Llegar a Buenos Aires a
finales de enero es hacerlo a una ciudad arropada por el verano austral más
potente, donde los rayos de sol caen como plomo al rojo vivo quemando tú blanca
piel Europea, acostumbrada ya a los fríos meses invernales. La creciente y feroz
humedad proveniente del Río de la Plata no ayuda a acostumbrar tu cuerpo a las
nuevas temperaturas del continente recién descubierto. Mucho peor, incrementa la sensación
de agobio, de pegajosidad huraña en los primeros minutos de cada mañana, cuando
recién duchado y maqueado para una jornada nueva, buscas la sombra de los
viejos edificios decimonónicos de San Telmo, sin darte cuenta de que no hay
solución posible para tu mal llamado estío meridional.
El barrio va despertando poco a poco tu amabilidad y
haciéndote olvidar tus nimios problemas climáticos con el olor a las primeras
brasas de la mañana, con las primeras imágenes grafiteadas en las antiguas
casas de los ricachones de otro siglo que huyeron de esas calles tras un brote
de fiebre amarilla. Largándose con sus títulos y su plata a la zona norte de
la ciudad. Dejando el barrio huérfano, desamparado, hasta que muchos años
después lo sacara de su coma inducido la gente joven con sus boliches, sus
tiendas baratas, sus restaurantes de siempre y su arte callejero. Arte puro, de
reclamo social y libertad, que tanto y tan bien se respira por las calles del
viejo San Telmo.
Arte
que va creciendo según te vas acercando a la parte sureste, al igual que va aumentando la sensación de agobio y de humedad. El río cada vez más cerca hace
notar su presencia aunque lo oculten los altos, lustrosos y recién
desempaquetados rascacielos de Puerto Madero. Esas calles que dejan ver los
viejos adoquines de la ciudad porteña, y que como si en algunas partes se
levantara el maquillaje excesivo de las nuevas ciudades, deja aparecer,
asomarse para que el viandante lo vislumbre y valore, los viejos raíles del
tranvía bonaerense, que desapareció casi por completo años antes de que los
milicos hicieran desaparecer a tantos de sus usuarios.
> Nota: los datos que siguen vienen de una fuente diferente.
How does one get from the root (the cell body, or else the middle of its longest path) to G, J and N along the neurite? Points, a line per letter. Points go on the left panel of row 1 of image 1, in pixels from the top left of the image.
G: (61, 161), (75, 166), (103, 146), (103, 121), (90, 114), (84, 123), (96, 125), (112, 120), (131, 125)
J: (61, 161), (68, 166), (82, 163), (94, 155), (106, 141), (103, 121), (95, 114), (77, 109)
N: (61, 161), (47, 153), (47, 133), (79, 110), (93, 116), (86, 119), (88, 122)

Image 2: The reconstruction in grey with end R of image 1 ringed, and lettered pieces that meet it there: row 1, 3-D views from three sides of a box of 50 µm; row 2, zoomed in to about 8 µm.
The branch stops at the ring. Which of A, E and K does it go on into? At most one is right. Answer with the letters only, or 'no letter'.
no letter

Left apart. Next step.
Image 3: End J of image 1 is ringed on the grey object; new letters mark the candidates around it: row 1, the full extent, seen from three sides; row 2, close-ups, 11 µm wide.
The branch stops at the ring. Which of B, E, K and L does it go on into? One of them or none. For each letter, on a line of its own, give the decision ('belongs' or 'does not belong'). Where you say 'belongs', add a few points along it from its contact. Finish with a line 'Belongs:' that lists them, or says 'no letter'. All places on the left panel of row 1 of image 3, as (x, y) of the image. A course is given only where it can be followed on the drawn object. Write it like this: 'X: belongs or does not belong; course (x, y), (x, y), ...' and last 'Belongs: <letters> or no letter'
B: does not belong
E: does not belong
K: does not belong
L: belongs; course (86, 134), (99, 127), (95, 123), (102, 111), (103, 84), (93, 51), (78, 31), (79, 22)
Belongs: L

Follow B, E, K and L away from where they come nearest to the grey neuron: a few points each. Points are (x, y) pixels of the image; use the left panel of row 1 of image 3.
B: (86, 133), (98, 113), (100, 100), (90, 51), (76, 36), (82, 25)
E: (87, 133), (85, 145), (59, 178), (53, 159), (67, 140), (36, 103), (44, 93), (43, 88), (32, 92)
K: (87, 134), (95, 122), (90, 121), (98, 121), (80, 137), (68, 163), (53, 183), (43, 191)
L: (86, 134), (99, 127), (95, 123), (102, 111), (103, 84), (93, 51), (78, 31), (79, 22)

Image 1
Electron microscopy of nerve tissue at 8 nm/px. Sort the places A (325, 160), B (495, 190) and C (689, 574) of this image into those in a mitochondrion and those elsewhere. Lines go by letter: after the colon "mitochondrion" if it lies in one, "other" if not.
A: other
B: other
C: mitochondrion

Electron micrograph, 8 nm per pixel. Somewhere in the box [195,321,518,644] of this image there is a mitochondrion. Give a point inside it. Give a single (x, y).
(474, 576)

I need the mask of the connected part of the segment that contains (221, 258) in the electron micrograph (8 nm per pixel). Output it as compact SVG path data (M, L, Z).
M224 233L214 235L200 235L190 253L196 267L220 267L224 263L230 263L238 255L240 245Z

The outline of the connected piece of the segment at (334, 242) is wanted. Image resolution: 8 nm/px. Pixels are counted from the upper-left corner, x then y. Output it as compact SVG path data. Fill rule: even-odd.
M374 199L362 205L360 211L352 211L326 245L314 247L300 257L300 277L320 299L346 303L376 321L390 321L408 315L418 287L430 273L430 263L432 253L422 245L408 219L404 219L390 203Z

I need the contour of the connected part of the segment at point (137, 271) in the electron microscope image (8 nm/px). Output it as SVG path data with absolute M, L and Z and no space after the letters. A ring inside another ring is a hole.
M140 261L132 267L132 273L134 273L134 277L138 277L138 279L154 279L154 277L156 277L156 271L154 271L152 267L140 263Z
Calles por las que al caer las primeras tonalidades del sol de la tarde, suben sin remedio pequeñas oleadas de tango provenientes de El Almacén, entremezcladas con el incipiente frescor nocturno del viento del siempre presente Río de la Plata, que sutil y tibio se
cuela entre tu camisa y tu piel, devolviéndote la tranquilidad climática que
tanto ansiabas desde el amanecer. Su liviana ternura te invita a disfrutarlo
quieto en la Plaza Dorrego, junto al amargor de una cerveza local y el sonido
de un bandoneón quedo y serpenteante.